This works because there can only be one implementation of Testable for any given type, and so X::T is fully determined for any given type X. This, in turn, means that the associated type T needs to be a fully-specified type; for references, that include a lifetime annotation.
Consider what would happen if the lifetime were unknown. How is the compiler supposed to know what lifetime parameter it should substitute? Since the associated type in itself isn't constrained in any way, there is no way for the compiler to infer the lifetime in the way it could if the type were actually used in a piece of code.
For example, what is the following piece of code supposed to mean?
trait GetValue {
type T;
fn get_value(&self) -> T;
}
struct Foo {
string: String
}
impl GetValue for Foo {
type T = &str;
fn get_value(&self) -> Self::T {
&self.string
}
}
fn main() {
let string: &'static str = Foo.get_value();
}
If there are no lifetime annotations, then how is the compiler supposed to know that the code above is invalid?
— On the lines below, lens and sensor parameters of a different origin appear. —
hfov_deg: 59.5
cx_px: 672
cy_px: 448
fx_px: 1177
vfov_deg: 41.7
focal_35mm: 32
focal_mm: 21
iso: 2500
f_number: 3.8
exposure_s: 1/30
There's nothing that would tell it that the returned string reference is tied to the lifetime of self or that it's otherwise not valid for the 'static lifetime.
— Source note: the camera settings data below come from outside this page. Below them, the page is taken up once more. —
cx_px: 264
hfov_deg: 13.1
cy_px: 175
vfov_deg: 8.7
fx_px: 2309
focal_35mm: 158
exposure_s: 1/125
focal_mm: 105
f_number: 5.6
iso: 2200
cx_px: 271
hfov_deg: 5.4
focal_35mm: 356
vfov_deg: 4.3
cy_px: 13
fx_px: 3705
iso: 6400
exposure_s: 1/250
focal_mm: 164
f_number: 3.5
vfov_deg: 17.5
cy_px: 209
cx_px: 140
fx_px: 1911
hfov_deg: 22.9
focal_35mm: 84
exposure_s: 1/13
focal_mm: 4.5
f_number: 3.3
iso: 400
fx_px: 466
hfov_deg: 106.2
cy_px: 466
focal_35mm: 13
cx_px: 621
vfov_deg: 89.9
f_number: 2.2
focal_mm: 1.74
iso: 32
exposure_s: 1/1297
Your confusion might be that you think that Rust generics are like C macros or C++ templates. They aren't. When you write an associated type, the compiler doesn't, can't, simply copy-paste its definition syntactically at the use site. (That would be disastrous, because it would change the meaning of the trait based on the interaction of lifetime elision and the concrete trait definition/impl for each specific type). Thus, the following declarations aren't equivalent:
impl Foo {
// desugars to: fn get_value<'a>(&'a self) -> &'a str
fn get_value(&self) -> &str { ... }
}
impl GetValue for Foo {
type T = &'b str; // NB: 'b has to come from somewhere, too!